Dataset

This analysis uses Netflix.csv.

Make sure the following files are in the same folder before knitting: - Netflix.csv - Top_6_Actors_Netflix_TV_Shows.Rmd

netflix <- read_csv("Netflix.csv", show_col_types = FALSE)

glimpse(netflix)
## Rows: 6,234
## Columns: 12
## $ show_id      <dbl> 81145628, 80117401, 70234439, 80058654, 80125979, 8016389…
## $ type         <chr> "Movie", "Movie", "TV Show", "TV Show", "Movie", "TV Show…
## $ title        <chr> "Norm of the North: King Sized Adventure", "Jandino: What…
## $ director     <chr> "Richard Finn, Tim Maltby", NA, NA, NA, "Fernando Lebrija…
## $ cast         <chr> "Alan Marriott, Andrew Toth, Brian Dobson, Cole Howard, J…
## $ country      <chr> "United States, India, South Korea, China", "United Kingd…
## $ date_added   <chr> "September 9, 2019", "September 9, 2016", "September 8, 2…
## $ release_year <dbl> 2019, 2016, 2013, 2016, 2017, 2016, 2014, 2017, 2017, 201…
## $ rating       <chr> "TV-PG", "TV-MA", "TV-Y7-FV", "TV-Y7", "TV-14", "TV-MA", …
## $ duration     <chr> "90 min", "94 min", "1 Season", "1 Season", "99 min", "1 …
## $ listed_in    <chr> "Children & Family Movies, Comedies", "Stand-Up Comedy", …
## $ description  <chr> "Before planning an awesome wedding for his grandfather, …

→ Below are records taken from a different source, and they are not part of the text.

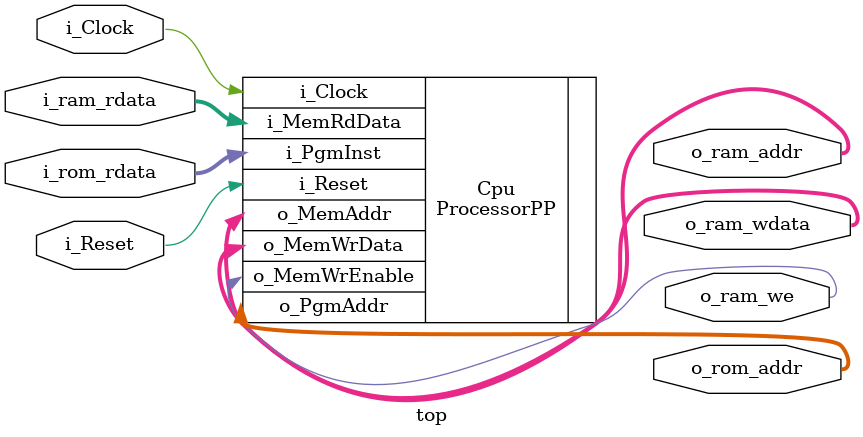
<source format=v>


`include "types.sv"
 
 
`define DATA_DBUS_WIDTH 32
`define ADDR_DBUS_WIDTH 32
`define ADDR_IBUS_WIDTH 32
`define DATA_IBUS_WIDTH 32

`define PIPELINE


module top #(
    parameter DATA_DBUS_WIDTH = `DATA_DBUS_WIDTH,
    parameter ADDR_DBUS_WIDTH = `ADDR_DBUS_WIDTH,
    parameter DATA_IBUS_WIDTH = `DATA_IBUS_WIDTH,
    parameter ADDR_IBUS_WIDTH = `ADDR_IBUS_WIDTH)
(
    input                        i_Clock,
    input                        i_Reset,

    input  [DATA_DBUS_WIDTH-1:0] i_ram_rdata,
    output [DATA_DBUS_WIDTH-1:0] o_ram_wdata,
    output [ADDR_DBUS_WIDTH-1:0] o_ram_addr,
    output                       o_ram_we,

    input  [DATA_IBUS_WIDTH-1:0] i_rom_rdata,
    output [ADDR_IBUS_WIDTH-1:0] o_rom_addr );
 
`ifdef PIPELINE 
    ProcessorPP #(
`else
    ProcessorSC #(
`endif    
        .DATA_DBUS_WIDTH (DATA_DBUS_WIDTH), 
        .ADDR_DBUS_WIDTH (ADDR_DBUS_WIDTH),
        .DATA_IBUS_WIDTH (DATA_IBUS_WIDTH),
        .ADDR_IBUS_WIDTH (ADDR_IBUS_WIDTH)) 
    Cpu (
        .i_Clock       (i_Clock),
        .i_Reset       (i_Reset),
        .o_PgmAddr     (o_rom_addr),
        .i_PgmInst     (i_rom_rdata),
        .o_MemWrEnable (o_ram_we),  
        .i_MemRdData   (i_ram_rdata),
        .o_MemWrData   (o_ram_wdata),
        .o_MemAddr     (o_ram_addr));
        
endmodule

</source>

Step 1: Filter only TV Shows

tv_shows <- netflix %>%
  filter(type == "TV Show")

Step 2: Separate actors so each actor has one row

tv_actors <- tv_shows %>%
  select(title, cast) %>%
  filter(!is.na(cast)) %>%
  separate_rows(cast, sep = ",") %>%
  mutate(actor = str_trim(cast)) %>%
  select(-cast)

Step 3: Count actor appearances in TV shows

actor_counts <- tv_actors %>%
  count(actor, name = "appearances") %>%
  arrange(desc(appearances))

actor_counts

Step 4: Top 6 actors with the most TV show appearances

top_6_actors <- actor_counts %>%
  slice_head(n = 6)

top_6_actors

(Optional) Visualization

ggplot(top_6_actors, aes(x = reorder(actor, appearances), y = appearances)) +
  geom_col(fill = "steelblue") +
  coord_flip() +
  labs(
    title = "Top 6 Actors With Most Netflix TV Show Appearances",
    x = "Actor",
    y = "Number of TV Shows"
  ) +
  theme_minimal()